When someone who claims to have stopped visiting Gujarat because Narendra Modi was chief minister says on Facebook she has been moved by his Independence Day speech, you know this is something significant.
Prime Minister Modi was the chief minister of Gujarat when communal riots there left over 1,000 people dead, nearly 700 of whom were Muslim. Modi was blamed for remaining a silent spectator during the violence that broke out after the burning of a train coach carrying Hindu pilgrims, killing 58 of them. Many, like the above-mentioned lady, believed that the killings were a state-sponsored pogrom in which Modi was complicit.
So what moved this lady, and many others, as evident from social media feeds this morning?
It was the focus on women. A focus shorn of the patronising and patriarchal attitude that marks public discourse on women in India. A focus that ensured that he said things that are not spoken about in polite society, let alone the ramparts of the Red Fort from where the Independence Day speech is traditionally delivered.
Speaking about the rising incidents of rapes in the country, Modi said something no public figure—and certainly no male public figure—has said publicly: control your sons, not just your daughters.
“Even when they are only 12, young girls are always being asked so many questions by their parents, like ‘where are you off to?’ But do these parents ask their sons where they are going? … as a society every parent has a responsibility to teach their sons the difference between right and wrong.”
Indian women have got almost inured to the country’s politicians and sundry public personalities (including, sadly, women) asking women to dress properly, behave decorously, not venture out during dark in order to avoid becoming victims of sexual violence. In effect, they were shifting the blame for sexual violence to women.
Nor have these politicians been critical of leaders of caste/community bodies placing restrictions on women ostensibly to protect them. Leaders from Modi’s own party and its ideological parent—the Rashtriya Swayamsevak Sangh—too have been guilty of such statements. Sexist comments on unrelated issues are par for the course.
And here was a prime minister from a party with a conservative and patriarchal outlook telling parents to mind their sons. In an Independence Day speech.
It is not that other prime ministers have not talked about issues relating to women’s safety. But it was almost invariably accompanied by the announcement of some meaningless endowment/empowerment scheme or increasing policing. No one has ever tackled the issue of mindset.

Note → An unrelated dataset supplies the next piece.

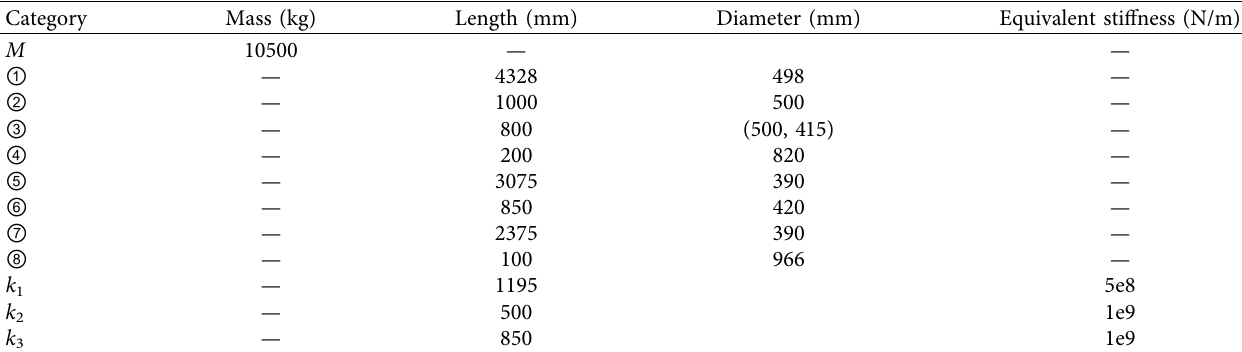
Table 1: The specific parameters of the propulsion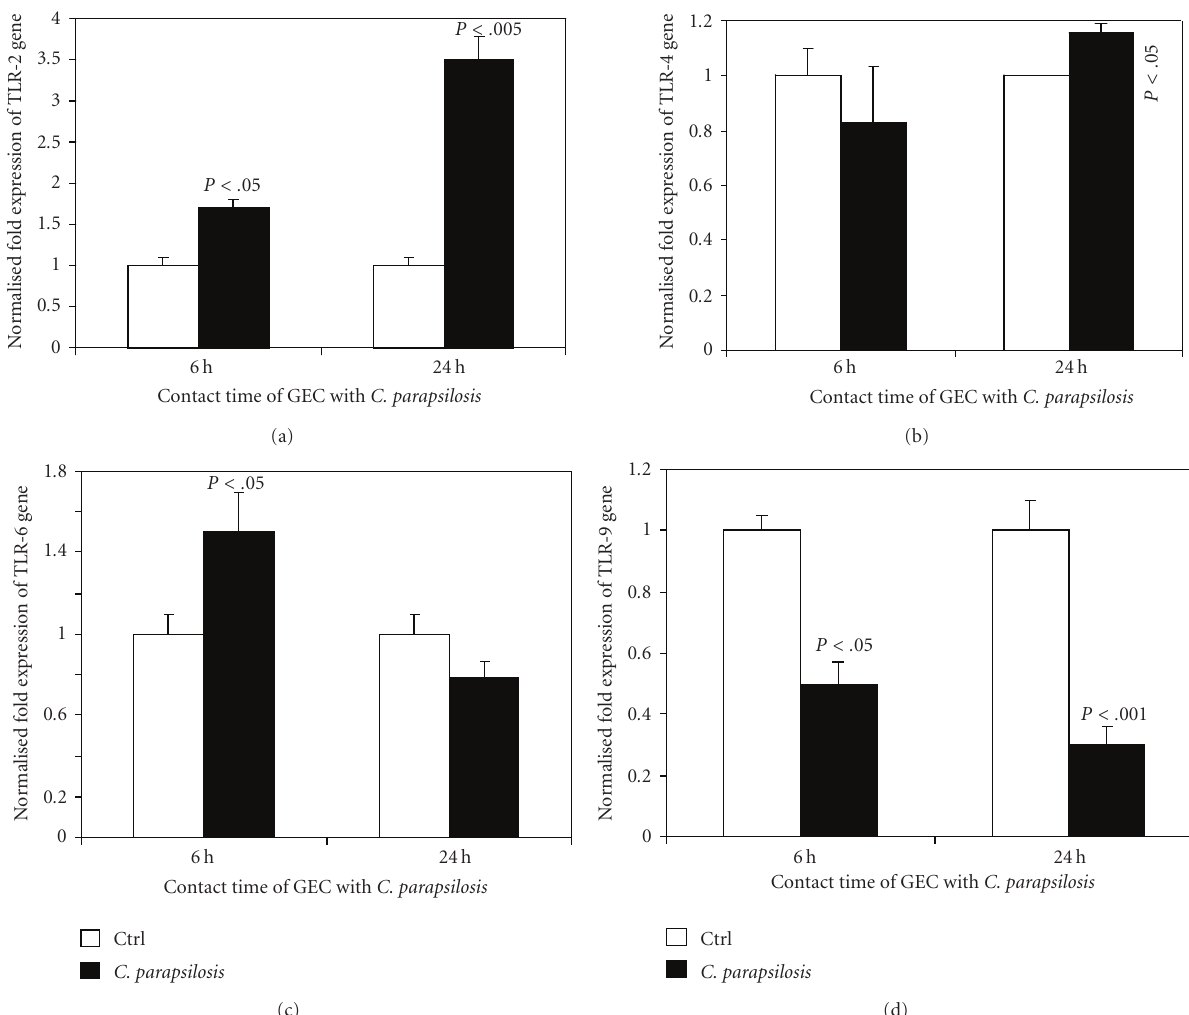
Figure 5: Quantification of mRNA expression levels of TLR-2, -4, -6, and -9 by gingival epithelial cells following infection with C. parapsilosis . Gingival epithelial cells were cultured with or without C. parapsilosis for 6 and 24 hours. Total RNA content was extracted from the cells following each culture period and was used for quantitative RT-PCR of the TLR-2, -4, -6, and -9 genes, as described in Section 2. Results are presented as a fold expression of the gene in the test sample compared to this gene expression in the control. Data are expressed as means ± SD from triplicate assays of three di ff erent experiments. (a) TLR-2 expression, (b) TLR-4 expression, (c) TLR-6 expression, and (d) TLR-9 expression. GEC: gingival epithelial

No other prime minister has also spoken about sanitation in terms of restoring women’s dignity. They have couched the issue of open defecation in rather sterile terms, reeling out statistics about lack of toilets (50% of all Indian households and 65% of rural households have no toilets) or linking it to preventive health. No one has spoken about rural women being forced to control their urges till after dark. No one has spoken so openly and asked others to ponder over “how much pain will this be causing to their bodies; how many diseases will this be leading to”.
The only occasion this writer remembers of a public figure talking about the bodily functions of women in a general forum was actress Shabana Azmi talking about reproductive health at a meeting of an apex chamber of commerce. She made the assembled tycoons very uncomfortable when she described how village women cannot dry the cloth they used during menstruation in the sun and how this becomes a source of infection. The camera didn’t pan on Modi’s audience, so one doesn’t know whether they were equally discomfited by what is never spoken about openly, but he certainly touched a chord with women today. Even women who were self-proclaimed Modi haters.
Does this mean the problem of patriarchal mindsets and open defecation will go way soon? Does this mean that the women who blamed him for all that happened in Gujarat will now become his cheerleaders? No.
Modi himself betrayed a bit of that patriarchal mindset when he spoke about ensuring the “dignity of our mothers and sisters”, in the context of building toilets. One cannot also overlook the fact that he did not say anything when politicians from his own party have in recent weeks grandly pronounced on how women should dress and behave.
So yes, the refreshing change in talking about women will be welcomed with some reservations. But Modi dealing with these issues in his Independence Day speech has removed a shroud that ensured that they remain hidden, spoken about only in whispers. For India and for Indian women that is a huge, huge step.